The plaque was unveiled on 10th December 1923 and it was originally mounted in the entrance to the School in the Frederick Chancellor Building on Victoria Road South. In 2008 it was removed and following restoration by Richard Rogers Conservation it was installed and re-dedicated here on the 4th November 2014.

It was designed by Frank Isom and executed by his fellow students, under the direction of the School principal, Charles Henry Baskett RE. The centre panel is of copper and is flanked by silver strips. The County and Borough arms are mounted below the enamel of St George and the Dragon on the White Cliffs of Dover. Clockwise from the top right the regimental badges are interpretations of those of the Royal Fusiliers, Royal Field Artillery, London Irish, Royal Regiment of Artillery, Royal Flying Corps, Border Regiment, Civil Service Rifles, and the Suffolk Regiment.

The Chelmsford School of Science and Art was a precursor of Anglia Ruskin University. The Art School was heavily influenced by the Arts & Crafts Movement and it produced many successful artists. Newell was a National Competition prize-winning art student and assistant teacher and he left a number of etchings and engravings.

The architecture course drew on both the Art School and the Science Department and Horsnell was a nationally regarded architect, exhibiting at the Royal Academy.
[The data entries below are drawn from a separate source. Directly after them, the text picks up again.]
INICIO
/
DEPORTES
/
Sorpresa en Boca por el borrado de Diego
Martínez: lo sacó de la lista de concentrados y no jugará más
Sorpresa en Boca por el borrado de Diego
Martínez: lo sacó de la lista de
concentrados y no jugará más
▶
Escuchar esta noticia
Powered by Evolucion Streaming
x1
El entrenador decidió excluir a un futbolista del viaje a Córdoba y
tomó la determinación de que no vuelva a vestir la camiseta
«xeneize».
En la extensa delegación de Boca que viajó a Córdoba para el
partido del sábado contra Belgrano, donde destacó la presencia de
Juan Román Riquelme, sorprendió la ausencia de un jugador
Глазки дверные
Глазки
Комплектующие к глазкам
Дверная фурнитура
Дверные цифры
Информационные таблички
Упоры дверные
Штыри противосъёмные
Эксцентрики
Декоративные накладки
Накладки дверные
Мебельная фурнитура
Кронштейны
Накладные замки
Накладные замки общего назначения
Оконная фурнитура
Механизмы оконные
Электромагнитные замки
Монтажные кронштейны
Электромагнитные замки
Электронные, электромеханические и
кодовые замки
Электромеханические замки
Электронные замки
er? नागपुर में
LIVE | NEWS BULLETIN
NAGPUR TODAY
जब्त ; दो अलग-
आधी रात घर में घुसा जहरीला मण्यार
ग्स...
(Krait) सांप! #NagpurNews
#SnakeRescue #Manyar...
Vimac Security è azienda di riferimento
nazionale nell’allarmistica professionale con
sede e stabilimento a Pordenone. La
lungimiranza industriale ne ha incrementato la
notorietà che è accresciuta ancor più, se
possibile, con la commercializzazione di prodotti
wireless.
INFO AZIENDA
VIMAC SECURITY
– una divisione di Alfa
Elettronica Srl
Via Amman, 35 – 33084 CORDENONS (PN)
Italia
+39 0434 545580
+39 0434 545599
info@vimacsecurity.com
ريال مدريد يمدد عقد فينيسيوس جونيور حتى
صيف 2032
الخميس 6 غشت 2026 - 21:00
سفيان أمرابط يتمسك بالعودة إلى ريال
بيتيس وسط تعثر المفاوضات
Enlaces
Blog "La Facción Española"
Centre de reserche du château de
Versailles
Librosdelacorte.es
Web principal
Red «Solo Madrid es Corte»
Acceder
Turnell and Mann were student architects and the three of them dominated the annual pre-war prize giving ceremonies. 

The Science Department offered courses in mechanical and electrical engineering for the apprentices of the large industrial concerns in the town, such as Hoffmann’s Manufacturing Company, Marconi Wireless Telegraph Company, Crompton’s Arc Works, and Clarkson’s National Steam Car Company. Bainbridge, Brown, Hodgson and F. Thompson were all engineering students.

C. Thompson, the son of the proprietor of the Essex Chronicle, briefly attended the School to earn himself a shorthand certificate. Unfortunately no records of Taylor can be found.